Twenty years ago, Lin Manuel Miranda took some of her film classes when he was at Wesleyan and Basinger says she is excited about the movie musical In the Heights coming out later this year, based on Miranda’s Tony Award-winning musical.
“And imagine the joy we have to look forward to see his Hamilton as a musical,” she says. “What a work of genius Hamilton is and thinking of it being added to the musical canon makes my heart soar.”
Though the Western is seen as the quintessential American film genre, “the movie musical is one, too,” says Basinger. She notes other countries had film musicals—but not like Hollywood.
“The British did them. There are even Russian ones about farms and tanks and these tractor musicals are very funny,” she says. “Of course there are Bollywood film musicals from India, but they’re sort of an imitation or made in tribute to the American musical.”
Basinger says several things became prominent in her research for her movie musical book.
“One was an affirmation of what I knew and that was how great these movies really are—and even how minor ones can have these spectacular talents and musical numbers in them. Everyone thinks basically the movie musical died at the end of the ’60s and early ’70s. But I was astonished to see how very many musicals were made. They didn’t die at all. They just became unsuccessful to a certain degree,” she says. “It wasn’t that we have didn’t have the musical. We just didn’t have a way to do them that fit with the times.”
Basinger also had a new appreciation of some leading figures of that era, like Barbra Streisand.
“I was never not a fan of hers, but I just didn’t think of her as significant. But she’s really an amazing talent and the film Yentl was so much more wonderful than I had thought,” she says. “I also realized how great Francis Coppola is at making musicals, too.”
She says she had deep regret all over again “seeing the enormous talent in the African-American community that was never allowed to blossom and flourish.”
“Whenever you see an all-black musical or you see Lena Horne doing a number, you realize, ‘Oh, my gosh. The loss, the loss.’ I’m just glad we have what we do have,” she says. “Of course everyone who knows musicals know the [dance duo] The Nicholas Brothers, but there’s also the three Berry Brothers, who are just as astonishing dance talents.”

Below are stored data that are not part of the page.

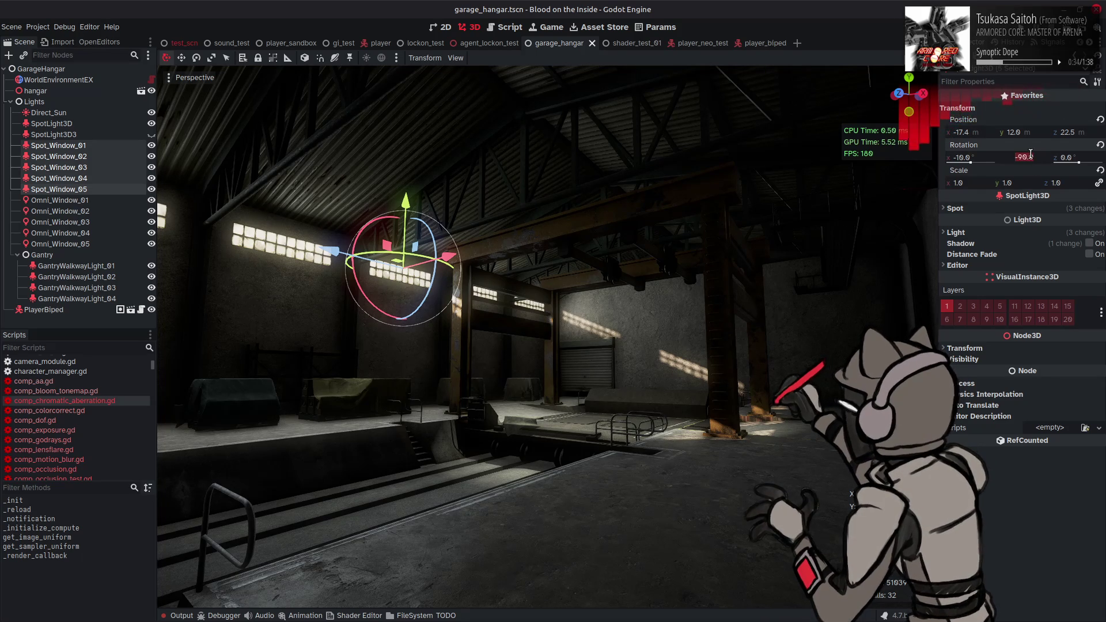
type("-60")
key("Return")
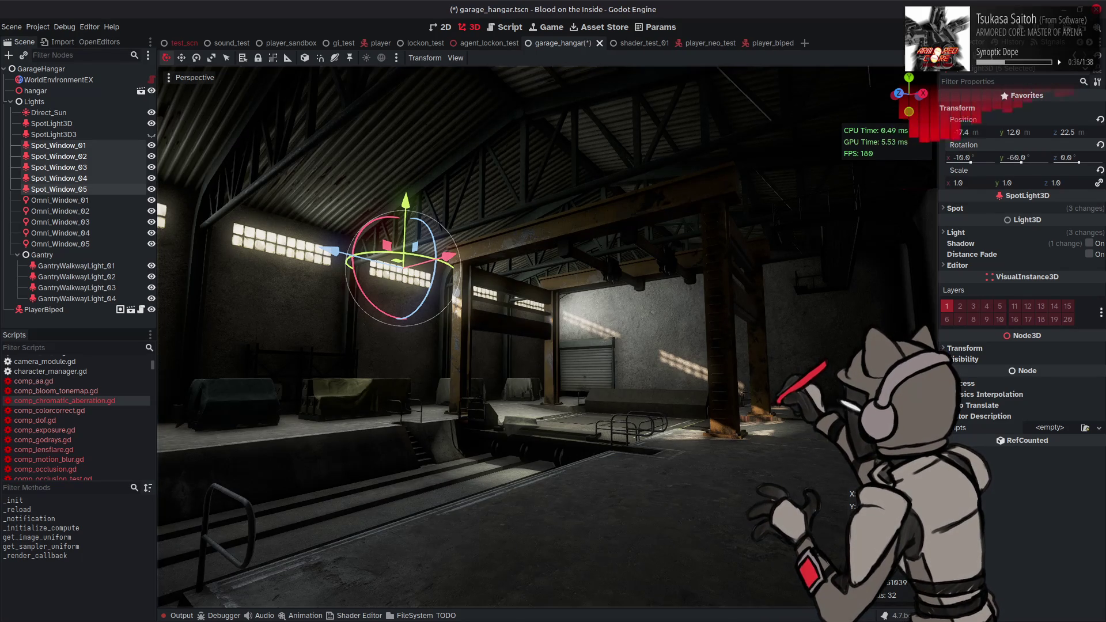
key("ctrl+z")
key("ctrl+shift+z")
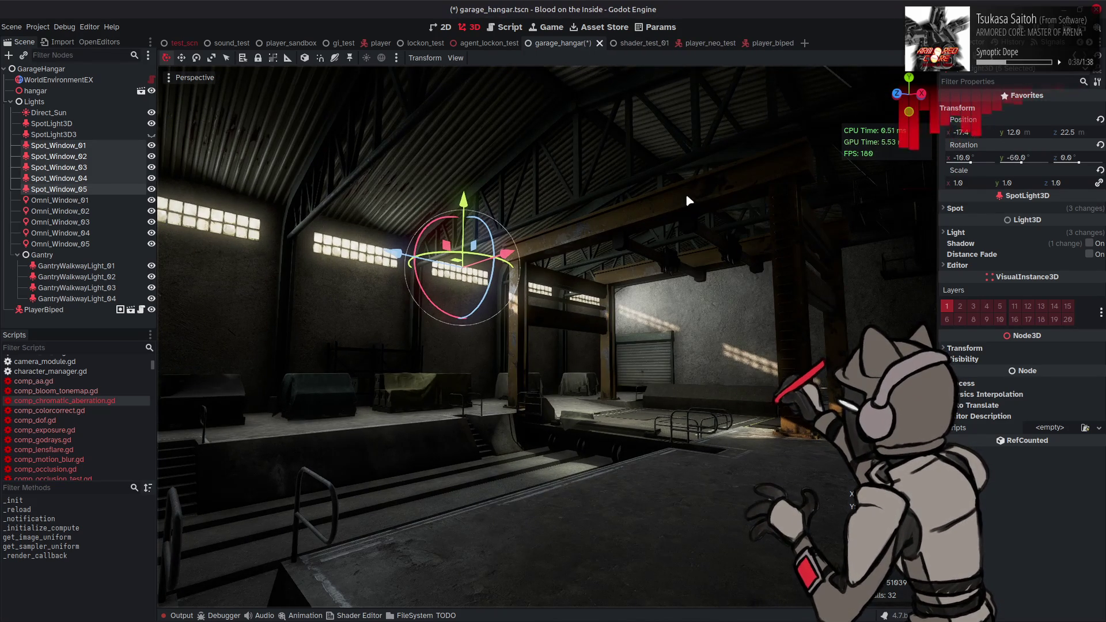
key("ctrl+z")
key("ctrl+shift+z")
key("w")
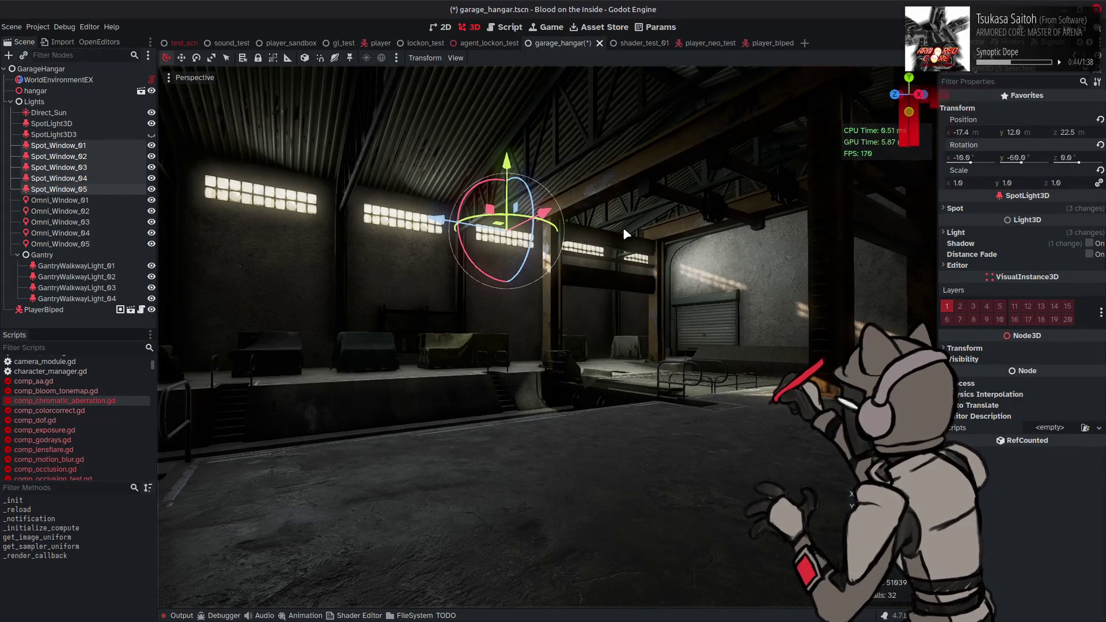
right_click(624, 227)
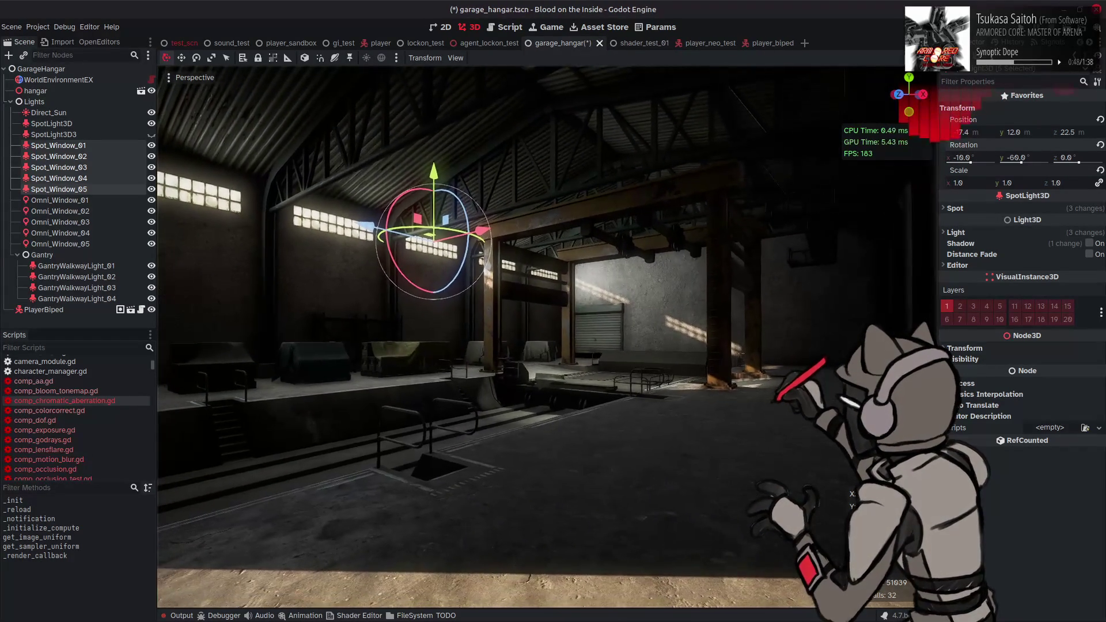
key("ctrl+s")
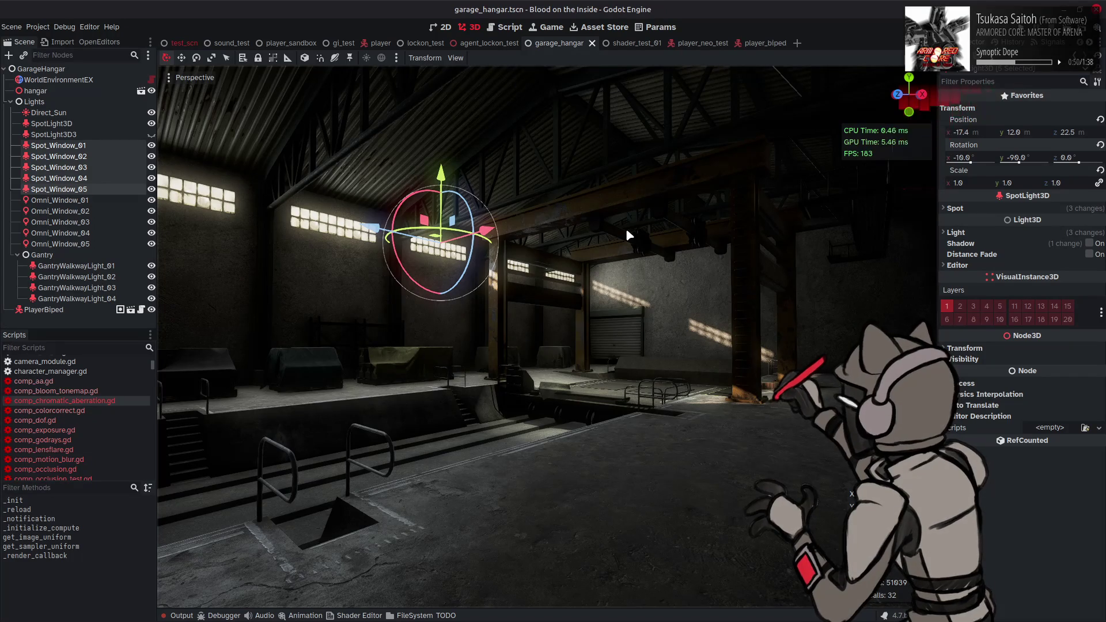
key("ctrl+z")
key("ctrl+shift+z")
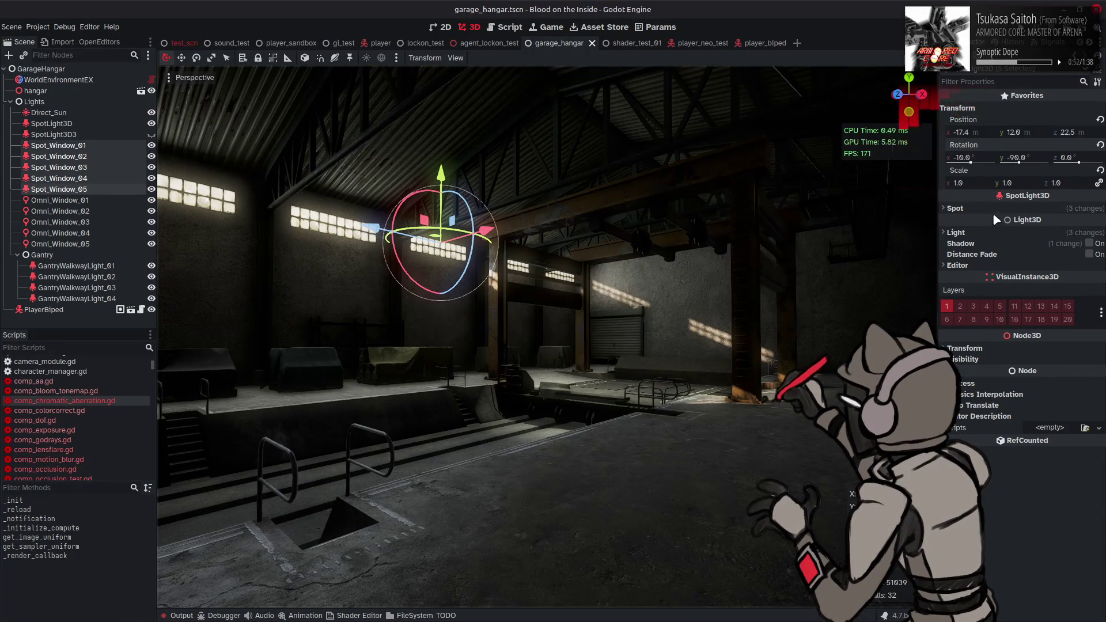
left_click(993, 209)
left_click(1049, 262)
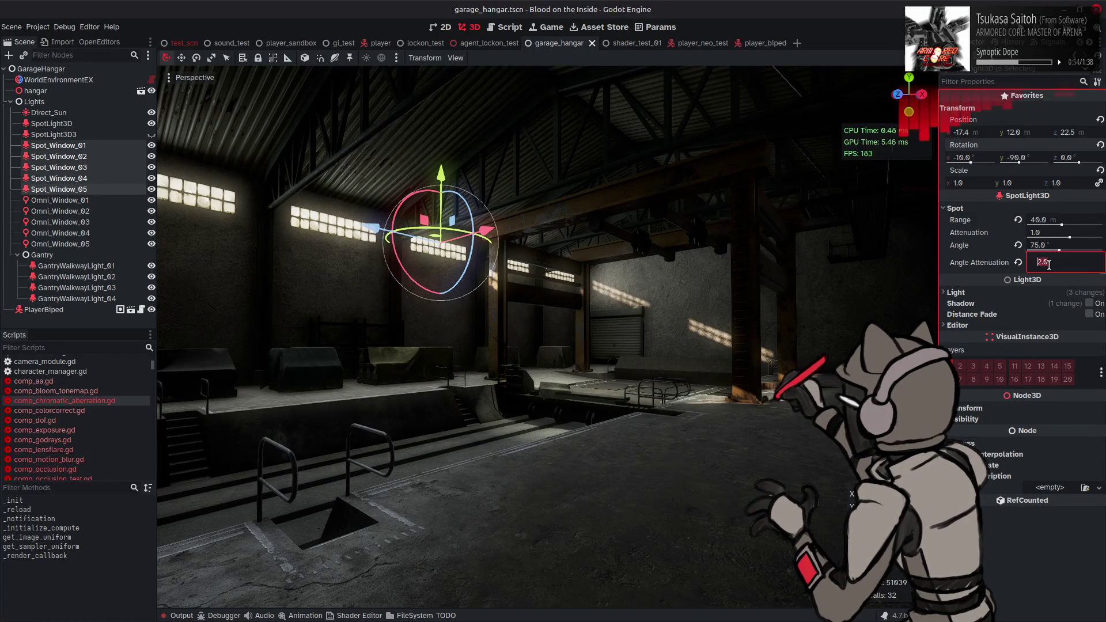
type("1")
key("Return")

Basinger says that when she wrote her book on marriage films, I Do and I Don’t: A History of Marriage in the Movies, “I was so worn out with [those films] I really didn’t want to see another one probably ever again. But by the end of five years dealing with movie musicals and re-screening them every day, I still love them. I’d sit down right now and watch Swing Time if you asked me,” she says. “Musicals for me constantly produced the same joy and pleasure that they had the first time.”